Dering ponsel di atas nakas membangunkan sosok yang awalnya tenggelam dalam selimut. Cowok itu tak langsung bangun, melainkan berguling ke kanan dan kiri sembari meregangkan otot-ototnya.
“Hoam ….” Sagara menguap.
Hingga ponselnya berdering untuk kedua kalinya, remaja itu baru duduk dan bersandar pada headboard ranjang. Dengan mata yang masih setengah terpejam ia meraba nakas dan mengambil ponsel. Usai mematikan alarm, ia melempar asal benda pipih itu ke atas kasur.
Sagara melihat ke luar dari balik jendela. Remang-remang sinar matahari mulai menerobos ke dalam kamarnya. Tak mau menyia-nyiakan kesempatan ini, Sagara bangkit dan berjalan mendekati jendela.
“Masyaallah,” gumamnya begitu udara pagi menerpa wajahnya ketiga jendela terbuka.

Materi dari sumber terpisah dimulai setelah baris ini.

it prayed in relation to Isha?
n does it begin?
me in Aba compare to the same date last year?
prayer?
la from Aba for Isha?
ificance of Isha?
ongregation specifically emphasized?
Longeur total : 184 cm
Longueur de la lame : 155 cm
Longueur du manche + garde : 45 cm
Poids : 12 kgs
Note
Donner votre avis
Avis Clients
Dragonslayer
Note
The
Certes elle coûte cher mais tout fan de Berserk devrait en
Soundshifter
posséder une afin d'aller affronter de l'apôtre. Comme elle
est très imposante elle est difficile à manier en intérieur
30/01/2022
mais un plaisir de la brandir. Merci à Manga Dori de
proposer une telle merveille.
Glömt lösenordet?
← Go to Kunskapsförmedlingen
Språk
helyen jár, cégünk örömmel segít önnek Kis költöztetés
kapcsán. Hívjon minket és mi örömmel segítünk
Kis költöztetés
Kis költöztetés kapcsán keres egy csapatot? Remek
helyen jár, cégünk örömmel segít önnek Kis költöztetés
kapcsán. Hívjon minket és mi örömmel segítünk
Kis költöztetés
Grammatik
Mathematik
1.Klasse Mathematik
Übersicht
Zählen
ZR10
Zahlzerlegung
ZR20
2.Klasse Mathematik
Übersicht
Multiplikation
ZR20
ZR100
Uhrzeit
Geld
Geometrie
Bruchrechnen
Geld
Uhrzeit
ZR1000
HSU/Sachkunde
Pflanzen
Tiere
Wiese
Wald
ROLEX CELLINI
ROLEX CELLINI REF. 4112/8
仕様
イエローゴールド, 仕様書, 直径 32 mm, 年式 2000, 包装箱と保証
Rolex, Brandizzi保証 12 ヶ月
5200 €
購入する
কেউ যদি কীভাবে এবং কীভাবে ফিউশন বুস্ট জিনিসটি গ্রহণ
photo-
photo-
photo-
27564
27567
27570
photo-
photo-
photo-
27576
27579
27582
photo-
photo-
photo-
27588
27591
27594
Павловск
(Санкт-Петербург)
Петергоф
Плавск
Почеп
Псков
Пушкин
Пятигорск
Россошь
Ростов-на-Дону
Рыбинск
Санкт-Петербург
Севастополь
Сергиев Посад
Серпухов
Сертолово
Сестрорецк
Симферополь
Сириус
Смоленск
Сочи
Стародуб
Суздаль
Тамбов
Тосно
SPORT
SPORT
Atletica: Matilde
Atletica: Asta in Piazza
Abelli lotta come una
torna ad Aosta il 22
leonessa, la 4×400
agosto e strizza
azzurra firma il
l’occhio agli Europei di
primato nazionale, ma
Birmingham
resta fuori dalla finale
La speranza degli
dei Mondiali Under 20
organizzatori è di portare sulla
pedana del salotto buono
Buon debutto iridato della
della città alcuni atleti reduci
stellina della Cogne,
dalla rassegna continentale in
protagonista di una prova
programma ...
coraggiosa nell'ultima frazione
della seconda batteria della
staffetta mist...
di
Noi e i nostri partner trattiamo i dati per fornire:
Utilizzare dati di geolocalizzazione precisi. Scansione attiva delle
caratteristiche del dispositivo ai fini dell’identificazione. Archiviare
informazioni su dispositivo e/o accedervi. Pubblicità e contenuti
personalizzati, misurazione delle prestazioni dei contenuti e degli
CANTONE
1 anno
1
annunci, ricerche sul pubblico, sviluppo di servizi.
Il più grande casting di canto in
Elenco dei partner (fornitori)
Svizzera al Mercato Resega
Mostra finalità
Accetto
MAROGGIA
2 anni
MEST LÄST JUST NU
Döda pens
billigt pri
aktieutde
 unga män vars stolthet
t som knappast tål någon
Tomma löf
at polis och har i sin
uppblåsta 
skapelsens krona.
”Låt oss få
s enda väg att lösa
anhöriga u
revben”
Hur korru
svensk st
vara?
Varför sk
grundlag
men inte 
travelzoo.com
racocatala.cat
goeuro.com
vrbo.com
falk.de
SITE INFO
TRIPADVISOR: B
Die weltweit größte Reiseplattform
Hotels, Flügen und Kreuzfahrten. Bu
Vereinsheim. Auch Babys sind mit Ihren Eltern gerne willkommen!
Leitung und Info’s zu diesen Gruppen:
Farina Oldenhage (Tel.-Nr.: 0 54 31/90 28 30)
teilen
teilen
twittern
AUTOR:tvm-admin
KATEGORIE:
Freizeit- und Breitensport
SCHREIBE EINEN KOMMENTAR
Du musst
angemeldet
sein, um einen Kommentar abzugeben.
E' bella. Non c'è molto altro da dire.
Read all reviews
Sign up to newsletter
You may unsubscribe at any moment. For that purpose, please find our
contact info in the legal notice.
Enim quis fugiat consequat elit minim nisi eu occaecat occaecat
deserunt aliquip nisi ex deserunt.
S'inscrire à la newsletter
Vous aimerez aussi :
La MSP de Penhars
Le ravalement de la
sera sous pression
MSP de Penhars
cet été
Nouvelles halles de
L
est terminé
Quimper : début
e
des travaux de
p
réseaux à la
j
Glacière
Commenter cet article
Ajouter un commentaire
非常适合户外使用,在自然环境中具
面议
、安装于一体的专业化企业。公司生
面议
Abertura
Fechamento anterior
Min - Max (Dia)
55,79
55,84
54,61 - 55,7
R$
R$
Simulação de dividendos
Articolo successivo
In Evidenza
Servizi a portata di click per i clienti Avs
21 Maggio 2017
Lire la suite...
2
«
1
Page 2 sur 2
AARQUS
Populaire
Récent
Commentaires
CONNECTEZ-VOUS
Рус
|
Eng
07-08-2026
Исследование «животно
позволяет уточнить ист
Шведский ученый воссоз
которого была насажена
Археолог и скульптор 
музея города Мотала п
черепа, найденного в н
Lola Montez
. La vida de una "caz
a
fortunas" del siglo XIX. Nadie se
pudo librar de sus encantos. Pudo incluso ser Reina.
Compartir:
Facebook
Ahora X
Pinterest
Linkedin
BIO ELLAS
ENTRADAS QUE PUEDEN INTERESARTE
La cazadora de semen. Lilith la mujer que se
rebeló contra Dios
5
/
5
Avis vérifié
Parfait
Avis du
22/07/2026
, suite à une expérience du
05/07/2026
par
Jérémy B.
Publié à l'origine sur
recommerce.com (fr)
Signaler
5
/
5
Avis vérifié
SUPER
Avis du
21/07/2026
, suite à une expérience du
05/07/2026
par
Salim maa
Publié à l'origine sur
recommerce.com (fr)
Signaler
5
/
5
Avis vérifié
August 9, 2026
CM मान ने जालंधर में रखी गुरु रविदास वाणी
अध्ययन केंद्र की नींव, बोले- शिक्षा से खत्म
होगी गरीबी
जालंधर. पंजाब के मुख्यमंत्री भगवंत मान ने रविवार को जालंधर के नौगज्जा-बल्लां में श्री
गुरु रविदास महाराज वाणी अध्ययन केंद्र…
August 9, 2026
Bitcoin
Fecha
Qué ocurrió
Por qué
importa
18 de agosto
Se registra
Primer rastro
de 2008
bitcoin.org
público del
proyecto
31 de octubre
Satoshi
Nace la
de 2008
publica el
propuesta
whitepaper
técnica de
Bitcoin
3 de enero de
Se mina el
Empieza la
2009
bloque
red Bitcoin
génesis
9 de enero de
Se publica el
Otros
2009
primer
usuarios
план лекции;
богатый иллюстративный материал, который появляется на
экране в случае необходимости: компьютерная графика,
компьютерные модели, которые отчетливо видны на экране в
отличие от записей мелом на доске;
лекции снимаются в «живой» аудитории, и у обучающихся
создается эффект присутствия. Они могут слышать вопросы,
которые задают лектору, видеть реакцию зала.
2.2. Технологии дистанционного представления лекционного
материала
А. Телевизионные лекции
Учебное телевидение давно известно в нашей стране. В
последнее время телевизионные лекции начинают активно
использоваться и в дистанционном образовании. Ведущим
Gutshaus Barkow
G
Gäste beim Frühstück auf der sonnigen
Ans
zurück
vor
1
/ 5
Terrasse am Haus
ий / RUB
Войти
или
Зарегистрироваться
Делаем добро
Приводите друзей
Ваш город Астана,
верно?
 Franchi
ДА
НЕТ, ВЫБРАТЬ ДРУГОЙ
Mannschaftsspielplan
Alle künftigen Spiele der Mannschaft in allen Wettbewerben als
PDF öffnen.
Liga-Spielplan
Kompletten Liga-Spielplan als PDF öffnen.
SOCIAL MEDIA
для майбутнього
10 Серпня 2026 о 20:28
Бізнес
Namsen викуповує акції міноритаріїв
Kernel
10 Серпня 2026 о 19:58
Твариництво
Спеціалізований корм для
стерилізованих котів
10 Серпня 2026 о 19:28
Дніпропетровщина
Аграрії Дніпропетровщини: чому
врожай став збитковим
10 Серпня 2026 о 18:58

Dari jendela kamar, Sagara bisa melihat matahari terbit dan juga beberapa tanaman hias milik Luna. Hijau dedaunan dan hangatnya sinar matahari pagi membuatnya ingin berlama-lama berada di situ. Akan tetapi, mengingat Luna akan mendobrak pintu kamar dan meneriakinya, membuat Sagara urung melakukan.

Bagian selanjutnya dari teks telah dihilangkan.